Nowadays it’s the stuff of museum fundraisers and PBS pledge drives; of twelve-disc boxsets and Ken Burns freeze-frames; too much Jazz at Lincoln Center and not enough Johnny’s Jazz Market. Strictly for squares like, dullsville.
So you could color us beat when we came across an e-mail message informing us that, first of all, there is such a thing as a National Jazz Month, and secondly, there will be a series of weekly Jazz Lovers’ Lectures presented every Sunday during that month of April in Red Bank.
When we pinned the word “lecture,” it set off alarms in our head like Coleman Hawkins clamming on a case of 5-Hour Energy Shot. But then imagine our pleasant surprise when we discovered that these free Talkin’ Jazz offerings were being hosted at a location that, for reasons way too stultifyingly baroque to go into here, must remain undisclosed. A location that could only be revealed by reserving seating with a cat by the name of Joe.
Yes Virginia, there really is a Joe, and as it turns out he’s a globe-trotting go-to guy who makes his pad here in the Basie-birthing borough of Red Bank. As co-founding father of the locally based Jazz Arts Project and maestro of the Red Bank Jazz Orchestra, Joe Muccioli has made it his mission “to preserve, promote and perpetuate the American musical art form known as jazz,” in a town that “has a musical legacy. It should be known for its jazz.”
Sounds a little too egghead for your bop sensibilities? Then dig this: the internationally renowned conductor, arranger and musicologist known as Muccioli is a man who’s as at-ease within the world of academia and nonprofit arts administration as he is jamming on a set of standards with some of the most sought-after session players in the big city.
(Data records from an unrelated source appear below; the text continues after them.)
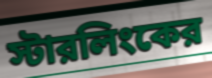
স্টারলিংকের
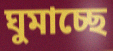
ঘুমাচ্ছে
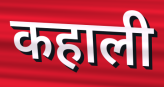
कहाली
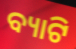
ବ୍ୟାଟି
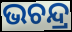
ଭଚନ୍ଦ୍ର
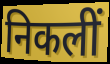
निकलीं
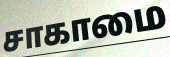
சாகாமை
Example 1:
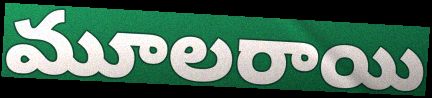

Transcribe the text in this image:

A true scholar (acclaimed for his reconstructions of the Miles Davis-Gil Evans oeuvre), he’s conducted both the London Philharmonic Youth Orchestra and the backing band for Saturday Night Sinatra Joe Piscopo.
In other words, when Joe speaks, cats from coast to coast listen up and as host/moderator of the Talkin’ Jazz series, Muccioli will be laying down the lore and legend on topics that range from Improvisation versus Composition to “the hip silliness of the Jazz world.”
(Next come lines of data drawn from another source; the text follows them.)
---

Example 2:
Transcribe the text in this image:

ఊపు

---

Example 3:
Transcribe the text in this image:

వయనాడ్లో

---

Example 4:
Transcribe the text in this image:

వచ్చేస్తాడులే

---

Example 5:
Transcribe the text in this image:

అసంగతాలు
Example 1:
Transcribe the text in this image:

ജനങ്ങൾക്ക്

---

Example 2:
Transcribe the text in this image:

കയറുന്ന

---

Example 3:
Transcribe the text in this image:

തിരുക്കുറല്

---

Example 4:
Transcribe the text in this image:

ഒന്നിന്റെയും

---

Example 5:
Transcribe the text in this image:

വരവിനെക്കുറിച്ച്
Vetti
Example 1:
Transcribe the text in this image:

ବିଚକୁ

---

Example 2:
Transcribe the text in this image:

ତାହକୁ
Every Sunday in April at 2p, old jazzbeauxs and juvies alike are invited to “join a discussion involving historic recordings, legendary jazz artists, the jazz time-line and the evolution of styles;” an opportunity to “hear some of the most important jazz recordings of all time and come away with a new appreciation of this unique art form.”
The series keynotes on April 6 with a program entitled “Close Enough for Jazz; an exploration of the “mysterious art” of improvising,” with Red Bank Jazz Orchestra alto saxman Bruce Williams and trumpeter Ralph Douglas joining Muccioli as they illustrate the ability to, as Gil Evans said, “compose at the speed of light.”
On April 13, Muccioli takes a special historically minded look at “America’s greatest and most welcomed export” with Jazz: the American Experience. April 20 finds Rutgers faculty member Ed Berger dropping by for a discussion on just how and why to Listen! to jazz music. And the series wraps on a fun note, as bassman Bill Crow and saxophonist Andy Farber sit in for an insider’s round of jazz-related Stories, Jokes and Anecdotes.
A Muccioli Merch Table will be stocked with books, CDs, and other materials of interest to jazz lovers at each event. Seating, limited to an intimate 40 persons, is strictly first-come, first-serve, so prospective patrons are urged to reserve their spot in heaven by calling 732.746.2244 or visiting the Jazz Arts Project website.
You’ll receive confirmation (and be told exactly where this soiree is going down) by phone or e-mail. And yeah, when you get there, do like the headline on this story sez.